Are there ways in which you intend your work to challenge the viewer?
When I think of the word “intend,” I think of a preconceived idea. I don’t put the intention out there first. I try to clear my mind when I begin to work. . . . I love the preparation of the materials I’m going to work with. . . . This ritual helps move me into a more meditative space/place. It’s my hope in the end that the artist and viewer can let go of anything preconceived and be receptive to a new vision . . . [and] open to new possibilities.
Is there something you are currently working on that you are particularly excited about?
A few years back, I started to explore printing my watercolors on fabric. . . . I went to a commercial printer where they have large rolls of fabric . . . and print right from the digital image. . . . The imagery takes on different expressions based on the chosen fabric. I chose a voile fabric, which has a little bit of a see‐through quality and it is soft and fluid. You could use air or a breeze on it to add movement. I’m excited about the possibilities that will come from a new medium.
What have been the greatest challenges to your art career and how do you navigate them?
My greatest challenge has been accepting my own artistic expressions and continually moving forward with trust. . . . So, in my exploration, I want to push further into the depth of how I can express the spiritual in nature.
What advice has influenced you or your art making?
In recent years, a friend reminded me, that it’s in the doing that your vision can be released, . . . it’s in the doing that something happens. . . . And there’s certainly a level of patience with self that comes with creating. . . . Another piece of advice I was reminded of recently is that we are all equal. We are all individual and unique, but we are all equal.
How do you know when you have been successful?
I use a different word for successful . . . satisfied, which is in the eyes of the artist. That’s a big conversation probably . . . but when I feel satisfied with the work is when I no longer feel the need to make changes. Using the piece for the [Stepping Back, Looking Forward] show as an example, I have painted over the canvas so many times, I can’t even count. But one fall, I was doing a lot of walking and picking up leaves and I finally got the notion to connect with nature through leaves. . . . I was also playing with the notion of metallic. . . . Gold is used in [religious] iconography, so in that context it symbolizes something that you hold dear and sacred. . . . My spiritual background is where the metallic idea came from . . . but until I reached that top layer, I was not satisfied. It’s a knowing, and if I don’t have that knowing, I just put it away and keep coming back to it until it feels right, complete.
Why did you choose to pursue the life of a professional artist?
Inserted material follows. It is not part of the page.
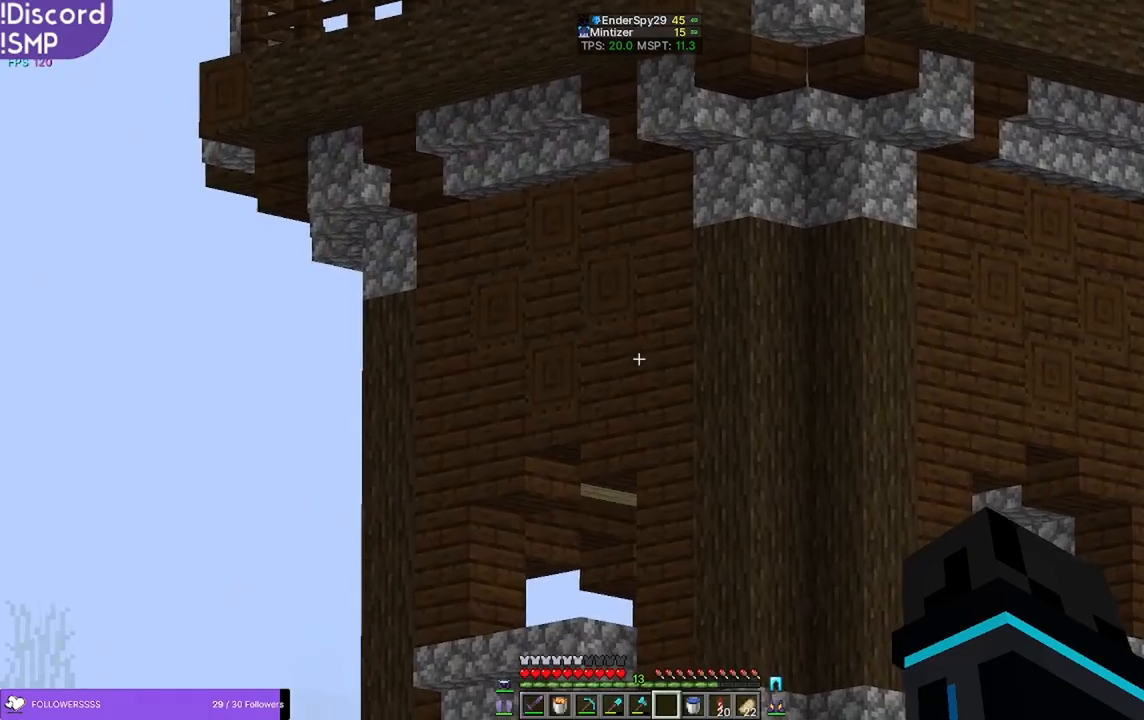
{"keys": [], "mouse": [], "events": []}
My first thought is that art chose me at a very early age. As time went by, it stayed with me, kind of like a friend. It feeds my soul. . . . In the last eight to ten years, I’ve found that it is my responsibility to allow it to come through me, . . . it’s what I must do. . . . I go to a drawing co‐op each week, and I’ve been kind of struggling, thinking “Why am I doing this?” and the other day, my sister said I should just let it take over . . . allow it to take over . . . surrender without judgment.
In your opinion, how is being a woman artist in 2015 different from what it might have been like one, two, three or even four decades ago?
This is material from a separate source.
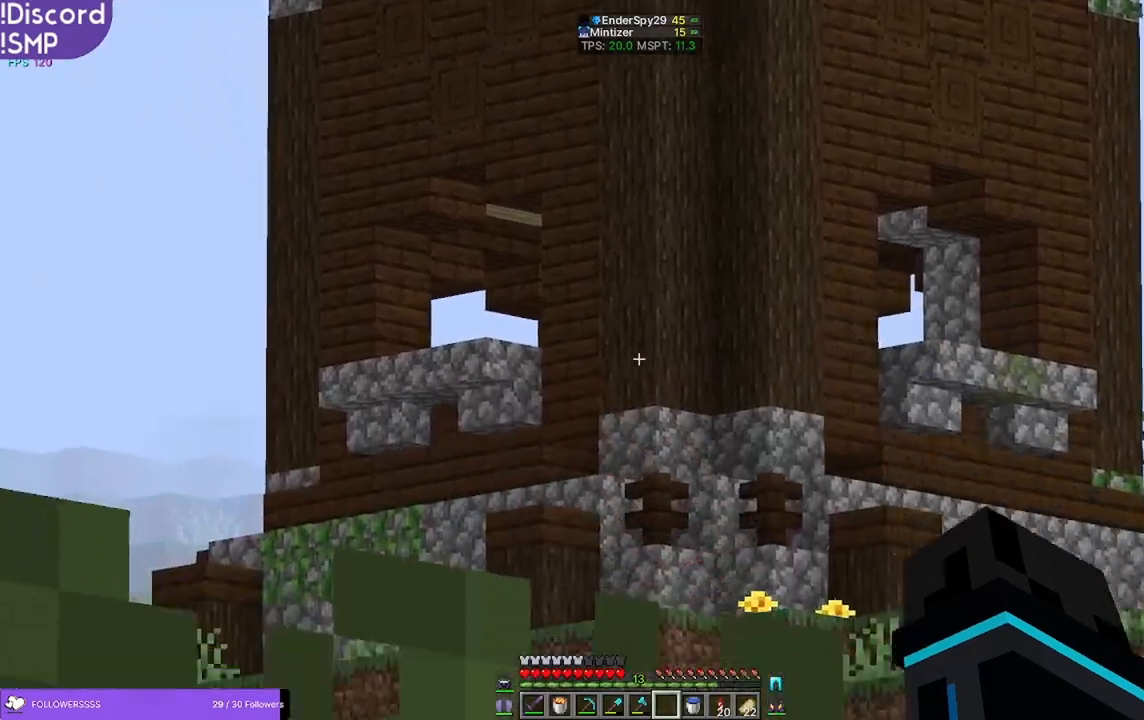
{"keys": [], "mouse": [], "events": []}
This brings me back to the 1980s and my work as a gallery director at St. Catherine’s. . . . I have a list of all the shows we did. . . . St. Catherine’s was offering exhibitions for women and WARM was a wonderful resource at that time. . . . There were certainly limited opportunities, but I feel my contribution at the time was offering exhibition opportunities to other women artists . . . and it was a precious time. Since then, I see slow change, but it’s certainly a lot different than what it was in the 1980s. I’m not talking about the equality, I’m just talking about the opportunities for women to show their work. I see in the Twin Cities that all the arts are honored here. We are very fortunate to live in the community we live in.
Does personal history work its way into your practice? How might who you are be reflected in your current work?
I think my large paintings, as opposed to my watercolors, are very much layers of my history because I paint over paintings, . . . the history is built into the whole piece. . . . It makes me feel that all those years [of layers] were saying something . . . and then it took me a long time to even know what they were saying. . . . The history is recorded in the layers.
Are there certain ways in which you identify yourself as a feminist artist?
My mission is to express what is uniquely me. I am a woman . . . but my goal is to let go of creating for any reason beyond my own self‐expression. So, my individual perspective hopefully comes through in my work, . . . it’s all about exploring who we are through our personal vision.